If the PFCP path between the BNG-UP and the MAG-c fails and the BNG-UP becomes headless, use the following command to determine the behavior for active FSGs.

configure subscriber-mgmt up-resiliency fate-sharing-group-template path-restoration-state

When using the standby option for this command, the BNG-UP forces all active FSGs to become standby. This avoids any possibility of active/active UP behavior. However, if all the BNG-UPs become headless, for example, because of a routing issue to the MAG-c, all FSGs on all BNG-UPs become standby, and no forwarding is possible.

Note: Nokia recommends leaving this command set to the default (auto). Only enable standby if the network cannot handle the described active/active scenarios and avoidance.

If you use the auto option, the BNG-UP uses an heuristic process to decide whether to keep the FSG as active or move it to standby. The BNG-UP autonomously changes FSGs to standby if any of the following conditions are met:

No single network instance is monitored for health.
At least one of the monitored network instances indicates health failure.
No GARP messages are snooped from another BNG-UP.

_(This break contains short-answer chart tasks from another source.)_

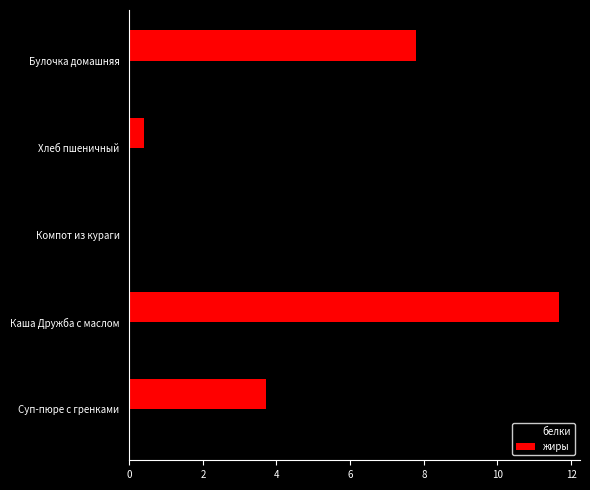

What is the sum of all жиры values?

23.6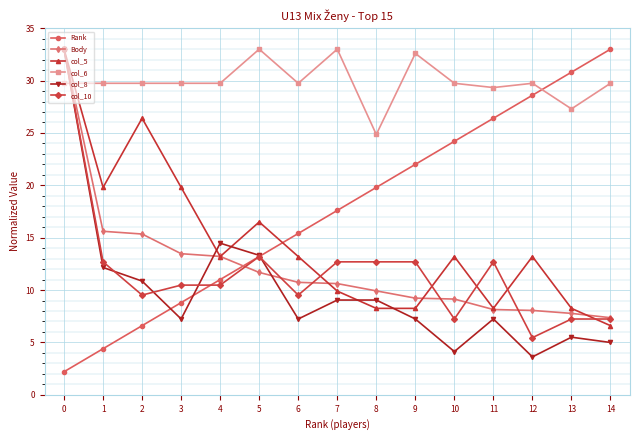

What is the greatest value displayed?

33.0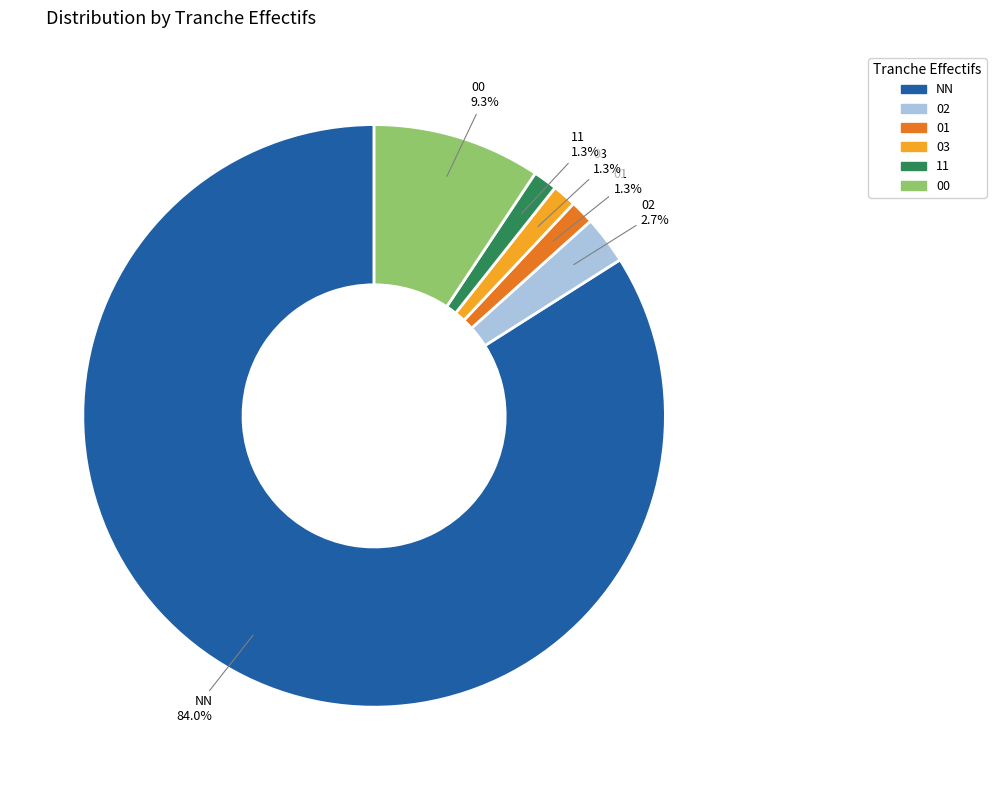

To the nearest percent, what is the difference between the 03 and 02 slice percentages?

1%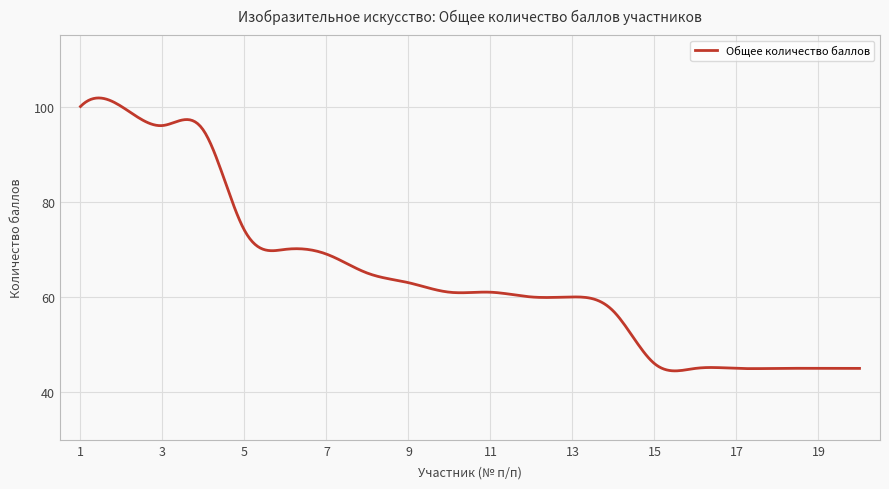

What is the difference between the maximum and minimum values?

57.3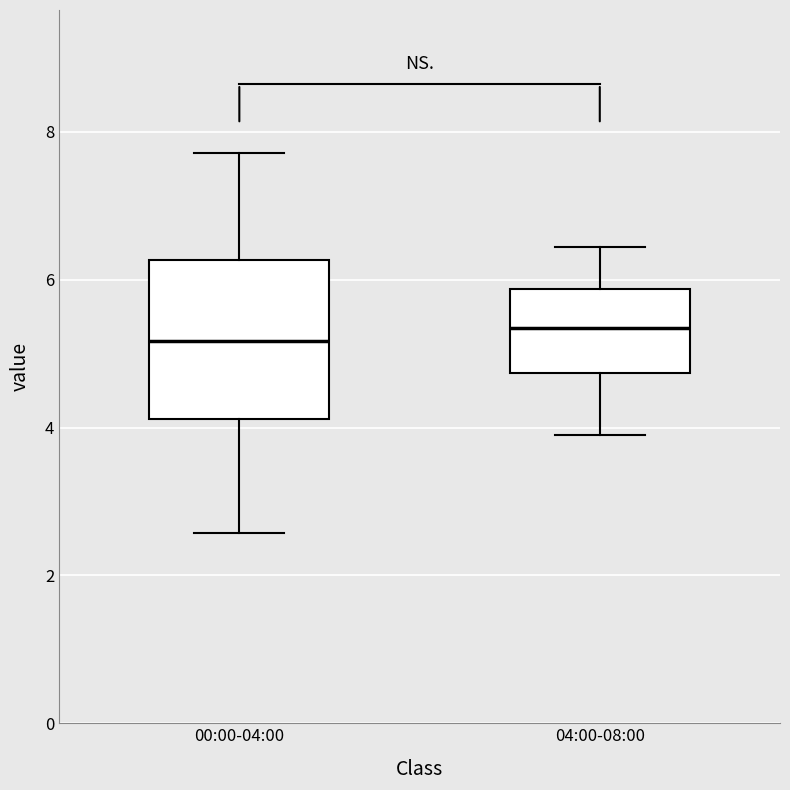

Reading left to right, read every box against the y-axis: the position of its median line, the range the box covers, and the ends of its whiskers. The values are not printed on the chart, so give them approximately, as read against the axis.

00:00-04:00: median 5.2, box 4.2 to 6.2, whiskers 2.6 to 7.8
04:00-08:00: median 5.4, box 4.8 to 5.8, whiskers 4.0 to 6.4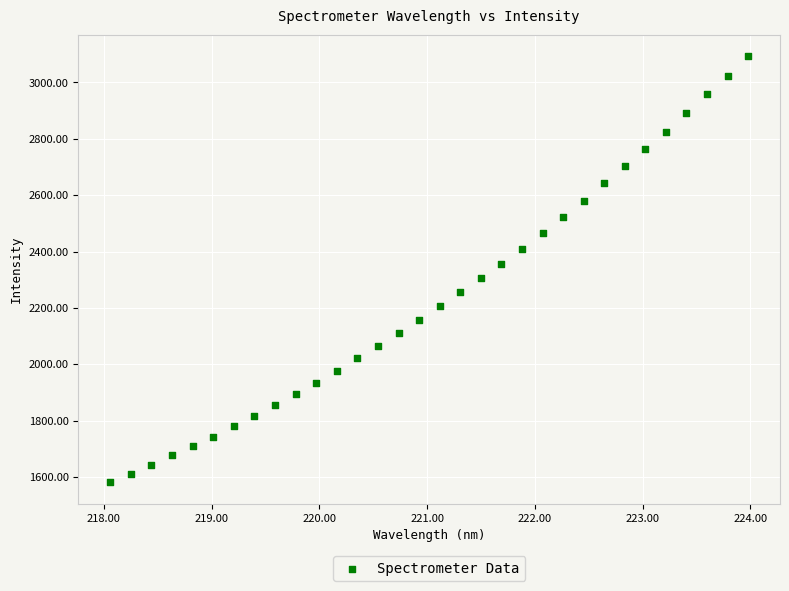

What is the range of X values (max minus min)?

5.9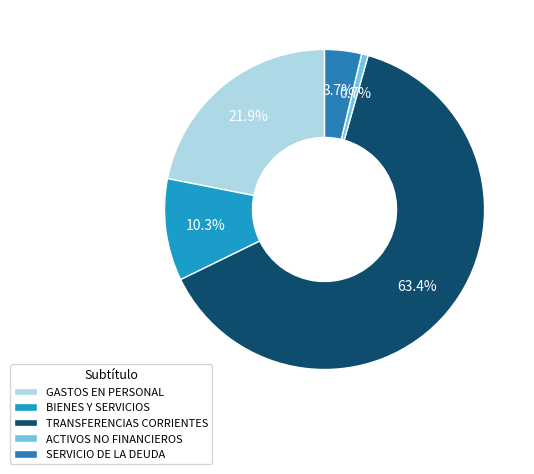

What percentage is the TRANSFERENCIAS CORRIENTES slice, to the nearest percent?

63%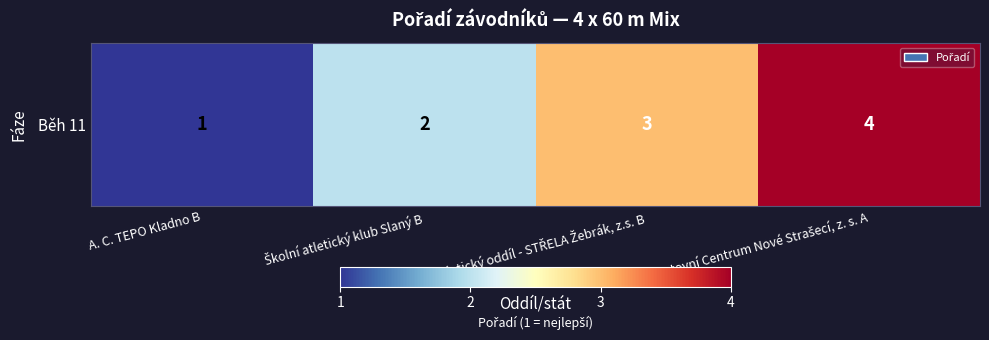

List the labels in order of value, smallest first.

A. C. TEPO Kladno B, Školní atletický klub Slaný B, Atletický oddíl - STŘELA Žebrák, z.s. B, Sportovní Centrum Nové Strašecí, z. s. A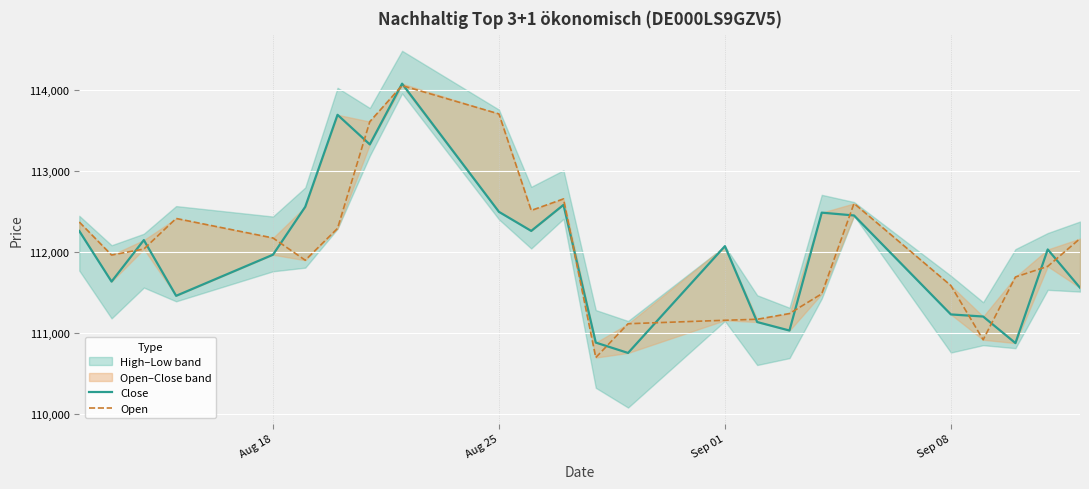

How many data points in Close are above 112069?

11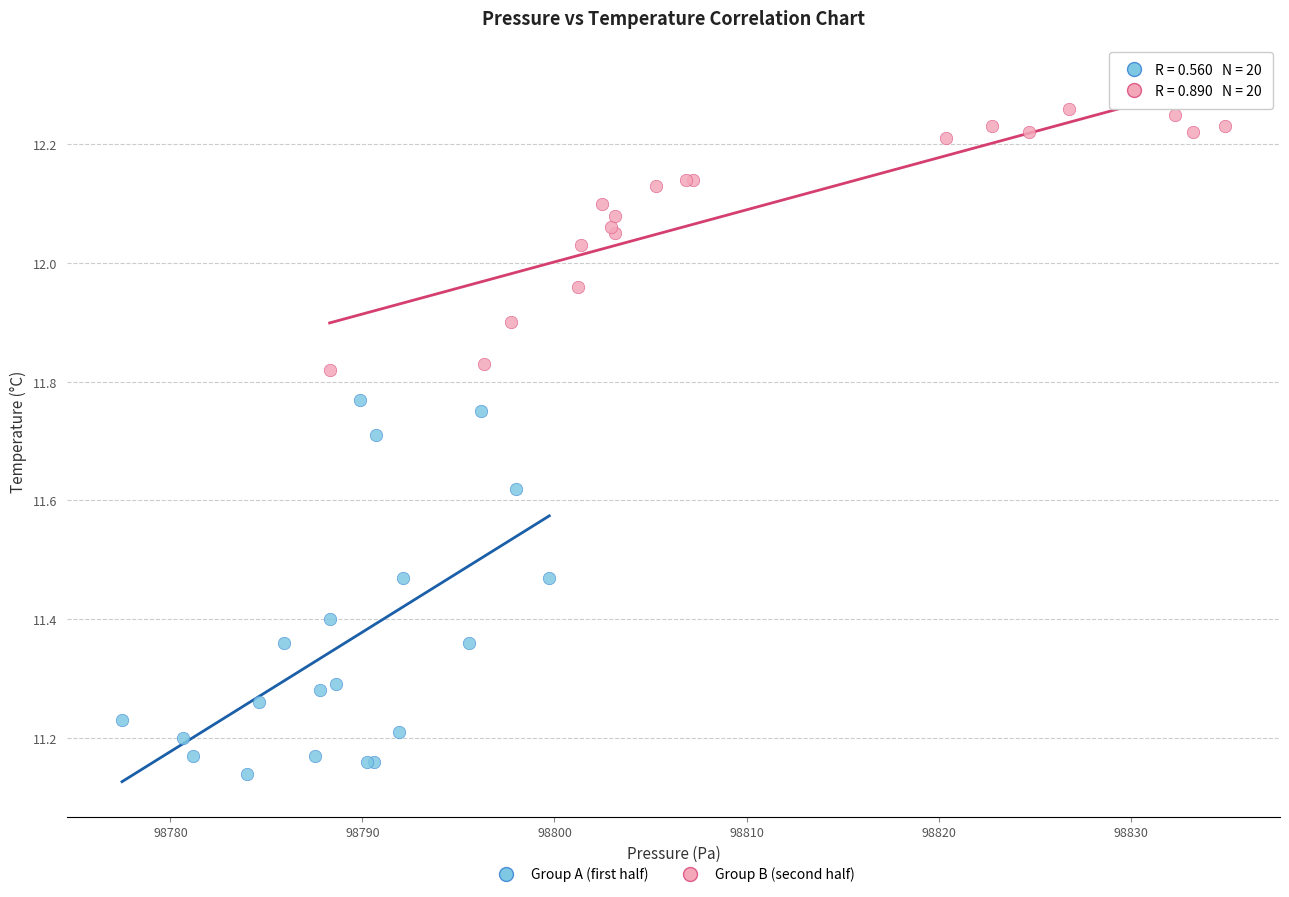

Which series has the largest Y range (max minus min)?

Group A (first half)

This process detects the difference between an isolated BNG-UP becoming headless, or all BNG-UPs becoming headless. When the BNG-UP estimates that all BNG-UPs are headless, it keeps the FSGs active. Alternatively, the BNG-UP keeps FSGs as standby, because the MAG-c activates another BNG-UP.

The heuristic check of network health determines if the failure is a more generic network failure, which is more likely to be BNG-UP local (for example, a network link failure). If the PFCP fails but the local network is fine, the failure is probably central, and all BNG-UPs became headless. In addition, if the network link is down the system probably cannot forward the session traffic anyway.

The heuristic check of GARP snooping is used to determine if another BNG-UP became active while this UP is headless. If another BNG-UP sends a GARP message this means it was updated by the MAG-c to become active, which in turns means it cannot be headless. Because of this it can be estimated that the headless mode is contained to a single node and it is safe to become standby.

These heuristic checks are best-effort and may fail to detect active/active conditions. However, by correctly setting routing metrics to differentiate between the fsg-active and fsg-active-path-restoration options, you can avoid the worst of active/active scenarios. By giving the headless BNG-UP a worse metric or preference, only the non-headless active BNG-UP draws downlink traffic. The headless BNG-UP may still erroneously answer ARP requests and update forwarding databases in the access node for the FSG virtual MAC. However, typically this is quickly corrected by downlink traffic using the vMAC as the source MAC address, coming from the non-headless BNG-UP.

The following are other risks of active/active scenarios:

When the aggregation network replicates unknown unicast packets to both BNG-UPs, it forwards these packets twice, leading to duplicate packets in the network. However, it is unlikely that the FSG virtual MAC is ever an unknown MAC. To further reduce the risk, disable unicast replication.
Exact QoS enforcement is not guaranteed in this situation.

The standby FSGs remain as-is during headless conditions. Whichever option you use (standby or auto), the BNG-UP reverts the FSG state to active after the headless condition is no longer valid.